Highlight Dangerous Code


Every now and then, I forget some dangerous code added for debugging which leads to trouble later on. It would be great if you could maintain a pattern (regexp) for such dangerous code which would be highlighted strikingly in the editor no matter what the current scope is.

This could of course be fitted in the grammar of each language, but people are using different tools and techniques, so “one size fits all” doesn’t seem right.

Here’s an example to illustrate this:

In order to work on an individual test of a Ruby test suite (say Minitest or RSpec), you can temporarily add focus immediately before that test:

If you forget to remove it after debugging, the test suite runs without error and gives you green even if other tests fail.

A option such as “Preferences -> Editor” to define a pattern (regexp) which attaches an additional class e.g. .dangerous:

Highlight Dangerous Code
Code which matches this pattern is highlighted with class .dangerous.

/focus|binding\.pry|binding\.irb|# DANGEROUS/

(The .dangerous class can be decorated with colors fitting your template in styles.less.)

A possible result:

There is a package highlight-registered-keyword which does something similar, but it’s unmaintained since 2017, quite an overkill in terms of configuration and I didn’t get it to mark the defined keywords automatically at all.

In order to be useful, I guess such a feature has to be very easy to use: One setting in the editor preferences along with one style (either already part of your template or added by editing styles.less).

What do you think, could this be a useful feature worth of creating an issue for? Or is there maybe another way to define such custom highlighting easily without having to drill open core packages?

Cheers, -sven

Why not use todo-show package and add a pattern //DANGEROUS.

1 Like

It is a very good idea to build on the idea of the mentioned package.

@d_l The todo-show package searches for (configurable) TODO markers, but it does not handle the highlighting as stated in it’s README:

Attention: This package searches for todos.

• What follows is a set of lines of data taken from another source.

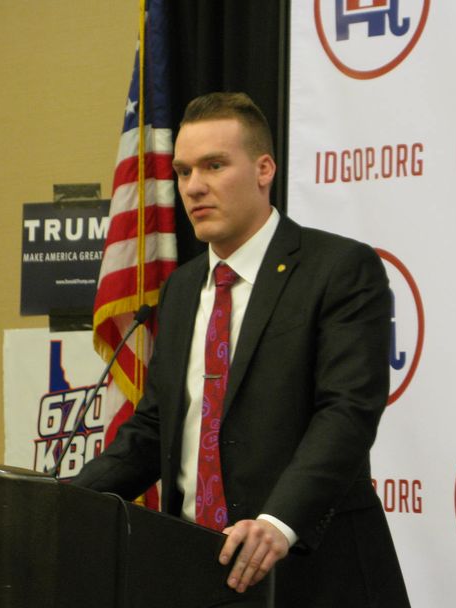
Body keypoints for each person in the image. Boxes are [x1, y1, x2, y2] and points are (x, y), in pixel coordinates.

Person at [72, 92, 410, 606]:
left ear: (264, 169)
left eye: (214, 165)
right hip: (194, 567)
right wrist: (64, 500)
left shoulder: (338, 269)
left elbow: (347, 412)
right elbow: (155, 427)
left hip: (309, 570)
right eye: (183, 172)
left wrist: (278, 522)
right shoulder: (183, 289)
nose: (194, 187)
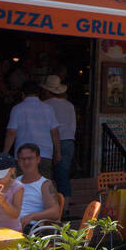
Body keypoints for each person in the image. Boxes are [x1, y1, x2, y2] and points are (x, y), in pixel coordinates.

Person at [2, 81, 61, 180]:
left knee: (22, 189)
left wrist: (5, 153)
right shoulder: (48, 109)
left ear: (22, 94)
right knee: (44, 188)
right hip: (44, 155)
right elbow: (55, 132)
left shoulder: (17, 109)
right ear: (38, 94)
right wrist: (58, 152)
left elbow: (11, 133)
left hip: (23, 156)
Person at [41, 75, 76, 214]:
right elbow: (73, 125)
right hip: (69, 140)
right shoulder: (69, 105)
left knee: (45, 176)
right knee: (63, 174)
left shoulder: (45, 105)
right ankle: (65, 206)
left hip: (51, 141)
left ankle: (50, 207)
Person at [11, 143, 62, 235]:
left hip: (29, 229)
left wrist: (31, 216)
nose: (26, 162)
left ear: (38, 159)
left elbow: (55, 212)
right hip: (9, 226)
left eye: (30, 158)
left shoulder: (45, 184)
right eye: (23, 159)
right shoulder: (14, 182)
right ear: (18, 162)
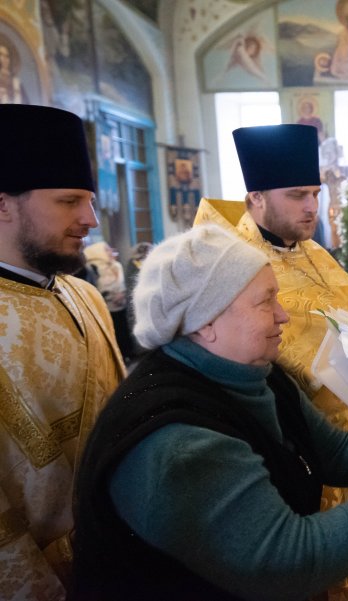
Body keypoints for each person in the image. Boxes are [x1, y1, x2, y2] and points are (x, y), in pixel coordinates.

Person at [71, 224, 348, 600]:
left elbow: (333, 452)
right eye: (266, 302)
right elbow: (288, 561)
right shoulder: (179, 446)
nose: (283, 315)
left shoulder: (257, 374)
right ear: (206, 323)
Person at [194, 124, 348, 601]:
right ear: (256, 198)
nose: (311, 207)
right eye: (297, 195)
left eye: (315, 194)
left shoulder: (312, 252)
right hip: (295, 453)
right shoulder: (233, 265)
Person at [0, 104, 125, 599]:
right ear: (3, 205)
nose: (90, 220)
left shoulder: (85, 295)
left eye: (89, 202)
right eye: (69, 201)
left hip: (123, 555)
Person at [84, 241, 133, 361]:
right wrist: (110, 297)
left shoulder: (116, 266)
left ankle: (127, 354)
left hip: (121, 305)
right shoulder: (92, 268)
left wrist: (122, 294)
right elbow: (91, 289)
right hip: (104, 307)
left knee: (123, 329)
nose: (111, 251)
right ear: (98, 252)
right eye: (106, 249)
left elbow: (122, 284)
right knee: (110, 332)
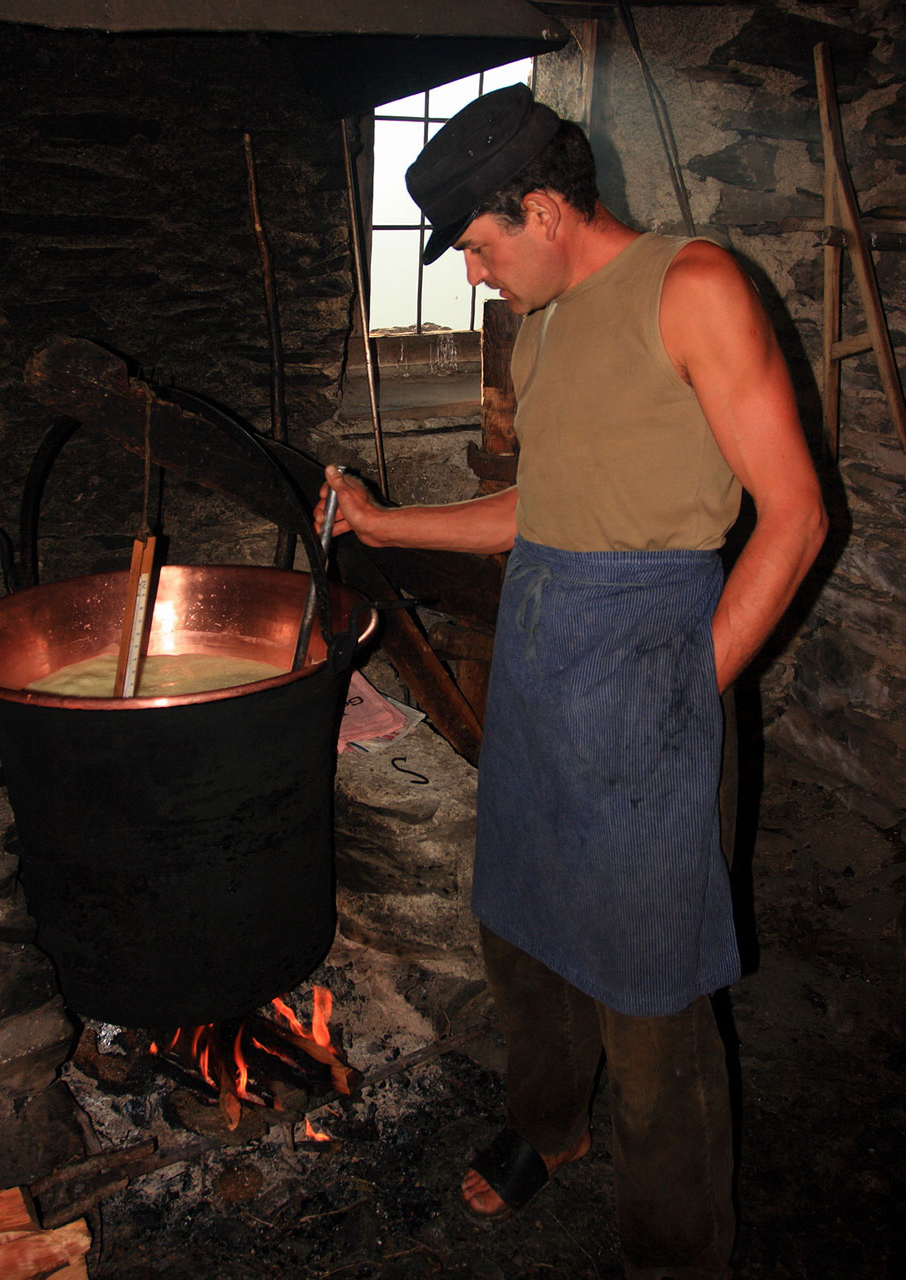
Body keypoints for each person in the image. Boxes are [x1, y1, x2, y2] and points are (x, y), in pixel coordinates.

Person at [316, 85, 827, 1279]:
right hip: (544, 660)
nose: (474, 273)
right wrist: (387, 524)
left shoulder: (692, 286)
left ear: (541, 210)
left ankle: (674, 1246)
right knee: (520, 929)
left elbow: (797, 515)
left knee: (649, 995)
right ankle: (549, 1122)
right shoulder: (540, 324)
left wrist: (688, 687)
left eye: (478, 246)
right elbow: (534, 512)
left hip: (653, 661)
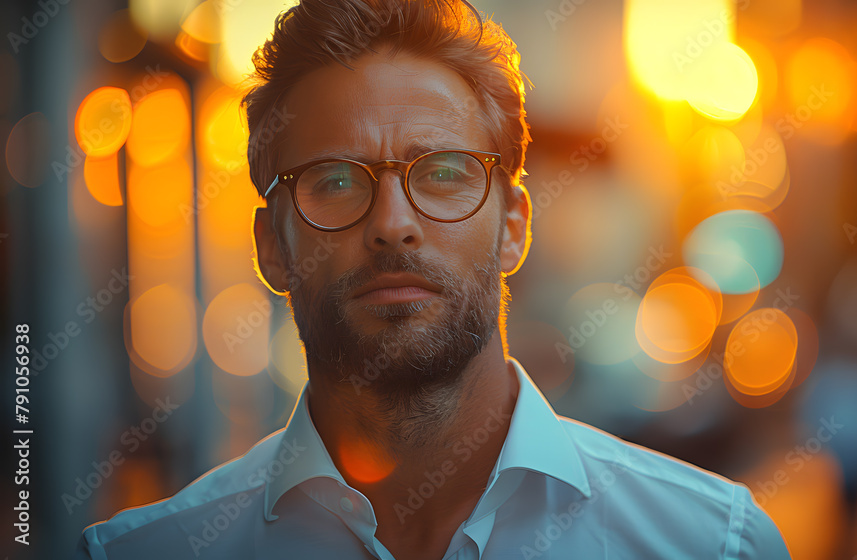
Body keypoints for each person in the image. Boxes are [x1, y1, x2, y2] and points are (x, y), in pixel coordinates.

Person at [75, 0, 790, 558]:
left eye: (443, 175)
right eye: (334, 179)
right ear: (272, 246)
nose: (393, 223)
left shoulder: (711, 545)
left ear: (514, 225)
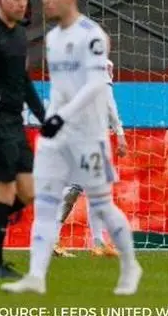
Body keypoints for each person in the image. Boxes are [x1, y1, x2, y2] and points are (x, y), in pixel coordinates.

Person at [1, 0, 141, 295]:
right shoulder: (53, 39)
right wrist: (50, 118)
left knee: (102, 204)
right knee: (47, 200)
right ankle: (36, 274)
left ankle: (130, 265)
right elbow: (61, 90)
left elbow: (97, 88)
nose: (45, 0)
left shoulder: (93, 37)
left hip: (88, 136)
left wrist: (113, 131)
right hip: (58, 134)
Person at [0, 0, 46, 278]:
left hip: (15, 123)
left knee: (30, 191)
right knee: (4, 195)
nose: (22, 4)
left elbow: (22, 80)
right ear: (0, 0)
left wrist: (43, 116)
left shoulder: (20, 35)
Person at [53, 58, 127, 258]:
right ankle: (53, 238)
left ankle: (98, 242)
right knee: (79, 186)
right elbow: (108, 102)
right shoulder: (102, 63)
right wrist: (119, 133)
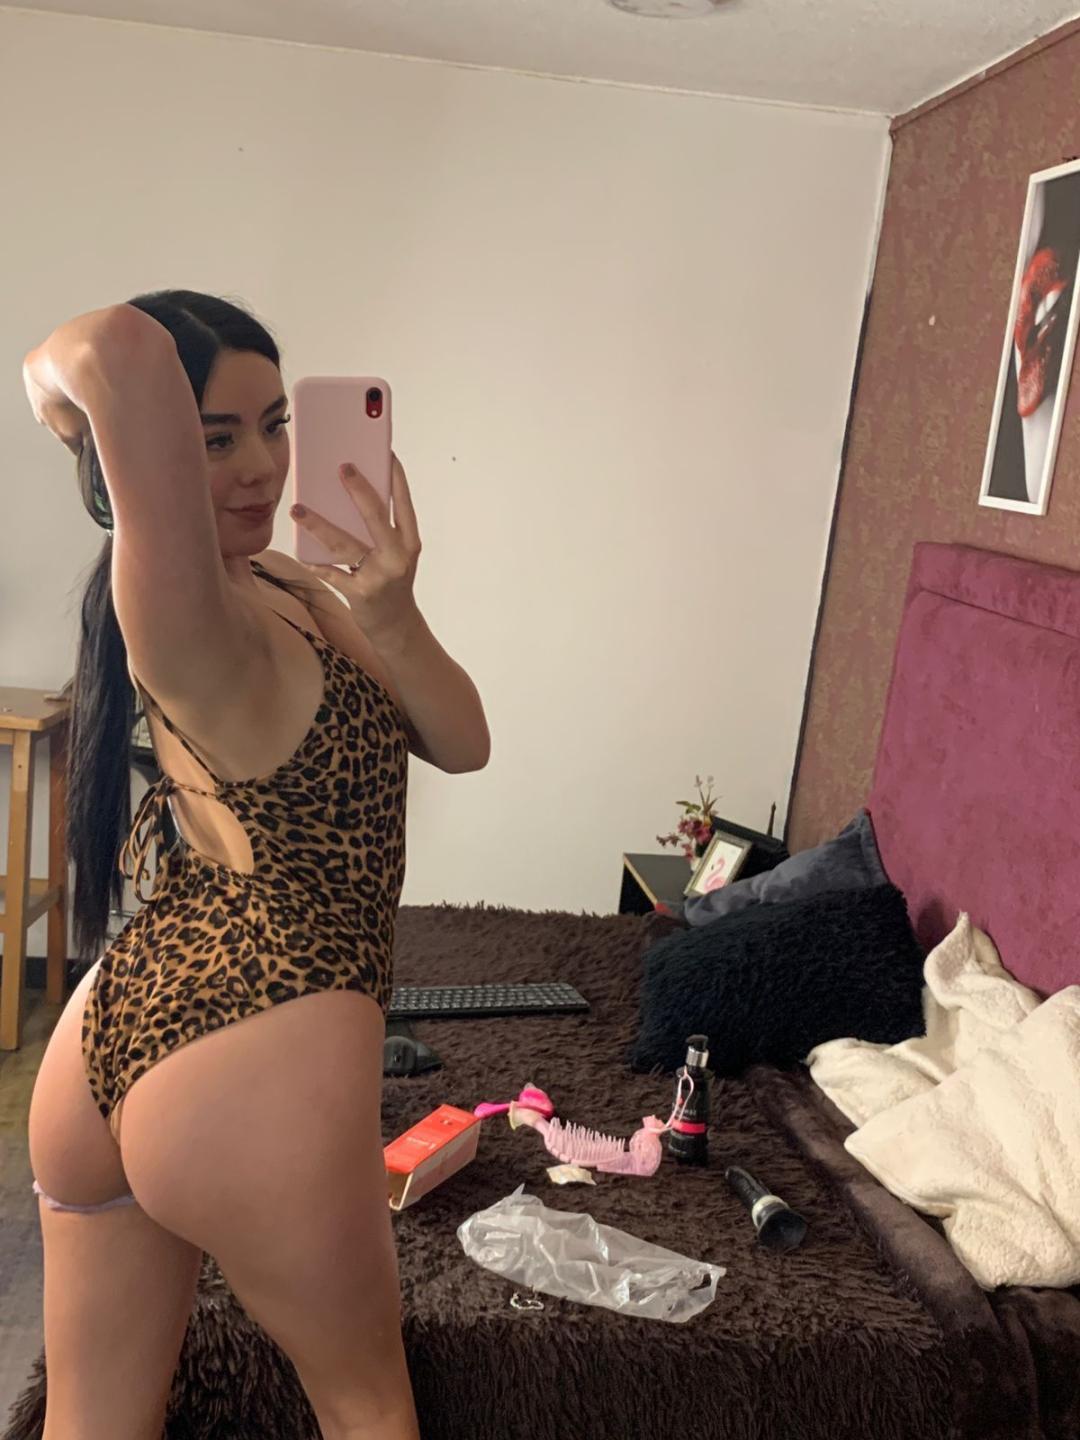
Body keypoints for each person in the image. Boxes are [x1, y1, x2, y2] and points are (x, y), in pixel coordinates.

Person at [22, 291, 490, 1440]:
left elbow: (462, 741)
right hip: (260, 1026)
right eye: (215, 437)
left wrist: (395, 610)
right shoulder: (180, 606)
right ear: (151, 448)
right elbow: (113, 347)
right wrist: (65, 412)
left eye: (275, 424)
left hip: (130, 1011)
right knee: (369, 1408)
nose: (262, 466)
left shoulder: (289, 581)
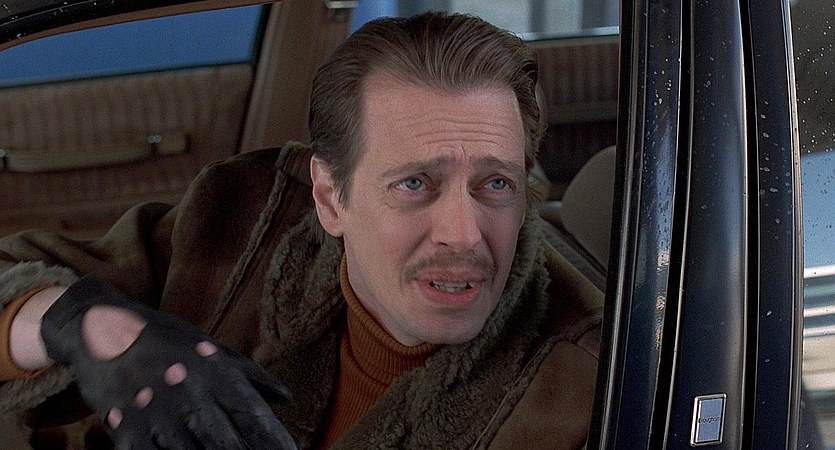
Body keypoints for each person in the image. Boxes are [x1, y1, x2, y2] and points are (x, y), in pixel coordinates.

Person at [0, 11, 603, 449]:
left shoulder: (590, 386)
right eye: (416, 183)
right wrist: (75, 320)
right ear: (329, 197)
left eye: (495, 184)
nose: (465, 235)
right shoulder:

For todo word highlighting see language-todo.

The language-todo core package on the other hand cannot be customized at all. So unless I’m missing something here, this is not a feasible approach.

Consider making a copy of the package and modifying it to your taste.

Alternatively consider scripting for your init file.
As example a message can jump up if you save your code and some trigger words are in the code. You could possible also mark the code with decorations.

Install the package you found an see how/if it works.

All valid as plan B, however, I’m still wondering if others would find such a “highlight dangerous code” feature useful.

What @d_l suggests could look like this:

  • modified TODO language (more words & expanded style)
  • TODO show with small configuration (added words)

Instead of HACK you could use DANGEROUS, but it relies on you adding some word in the comment. If we would agree that it is a plan B, let us agree it is a B++.

It would be a nice plan, if todo-show handled the highlighting as well. But since that’s done by language-todo, you’d have to configure in two different places. Sorry, that’s a no for me, I’d rather create a new package from scratch than that.

Intuitively, this would be my approach (but then I would not add “dangerous” code myself).

[1] Install todo-show package (notwithstanding issues about lack of syntax highlighting)

[2] Ensure that all “dangerous” blocks of code are in a dedicated library directory.

[3] Apply separate highlight style to these imported blocks if required.

[4] These blocks of dangerous code to be imported/included/embedded into the main code block with each single line import statement having //DANGEROUS comment line preceding.

[5] There be a global toggle to enable/disable such imports/includes/embeds either individually or all. For this I would look to clone package-list package for ideas to list all such imports/includes/embeds. That is, create a custom dangerous-list package based on package-list.